US oil settles down 1.5%, at $46.05 a barrel
Crude futures pared losses after Baker Hughes reported U.S. energy firms cut 13 oil rigs for the first time in seven weeks, as a renewed slump in prices this summer forced drillers to make a second round of cut-backs.
The decline brings the total to the week ending Sept. 4 down to 662, the lowest since mid-July. The number of rigs in U.S. oilfields stood at 1,584 at this time last year.
The decline comes the same week new government data showed the U.S. oil industry pumped less crude than initially estimated this year, evidence that drillers were scaling back production amid collapsing prices.
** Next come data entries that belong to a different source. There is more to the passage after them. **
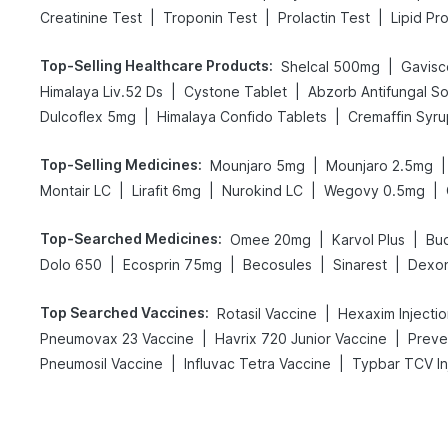
|
|
|
Creatinine Test
Troponin Test
Prolactin Test
Lipid Pro
Top-Selling Healthcare Products
:
|
Shelcal 500mg
Gavisco
|
|
Himalaya Liv.52 Ds
Cystone Tablet
Abzorb Antifungal S
|
|
Dulcoflex 5mg
Himalaya Confido Tablets
Cremaffin Syru
Top-Selling Medicines
:
|
|
Mounjaro 5mg
Mounjaro 2.5mg
|
|
|
|
Montair LC
Lirafit 6mg
Nurokind LC
Wegovy 0.5mg
Top-Searched Medicines
:
|
|
Omee 20mg
Karvol Plus
Bu
|
|
|
|
Dolo 650
Ecosprin 75mg
Becosules
Sinarest
Dexo
Top Searched Vaccines
:
|
Rotasil Vaccine
Hexaxim Injecti
|
|
Pneumovax 23 Vaccine
Havrix 720 Junior Vaccine
Preven
|
|
Pneumosil Vaccine
Influvac Tetra Vaccine
Typbar TCV In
U.S. crude closed down 1.5 percent, at $46.05 a barrel. Brent crude for October was down $2.30 a barrel at $50.40.
Oil prices had fallen alongside stocks on Wall Street on Friday as the oil market awaited a weekly reading on the U.S. oil rig count, after jobs data from the world’s No. 1 economy failed to provide much direction.
The August U.S. jobs report showed fewer new jobs created last month than forecast in a Reuters poll. But it also showed the unemployment rate was at its lowest in more than seven years.
The jobs report raised prospects for the Federal Reserve to raise interest rates sooner rather than later, analysts said. While that would be positive for the dollar, any rise in the currency also tends to weigh on commodities, including oil.
Oil prices were also pressured by a cut in European growth forecasts heightened worries over the outlook for demand at a time of huge oversupply.
The European Central Bank (ECB) said on Thursday that economic troubles in China and emerging markets could drag the 19-member euro zone into deflation in the coming months. The ECB now sees the euro zone economy growing by 1.4 percent this year, below its previous 1.5 percent projection.
In a sign that banks increasingly expect oil prices to stay low for longer, BNP Paribas, Barclays and Commerzbank cut their short-term price forecasts.
“Oversupply will remain in the market for longer than expected,” Carsten Fritsch, Commerzbank senior oil and commodities analyst, told Reuters Global Oil Forum after announcing the reduction.
His team cut its year-end Brent forecast by $10 to $55 a barrel and expects prices to reach $65 by the end of 2016.
Barclays cut its 2015 Brent price forecast by $5 to $55 a barrel on Friday, and by $5 to $63 a barrel for 2016.
BNP Paribas lowered its Brent price forecasts on Thursday to $56 per barrel from $62 for 2015 and to $62 from $76 for 2016.
Building on bearish comments, Russia’s energy minister said on Friday he expected oil market oversupply to continue this year try this. He said he considered $50-70 a barrel to be a fair price.
“There is still a supply-demand imbalance and on top of that is the overhang in the market,” said Abhishek Deshpande, oil analyst at Natixis in London.
“The pressure will remain on oil prices.”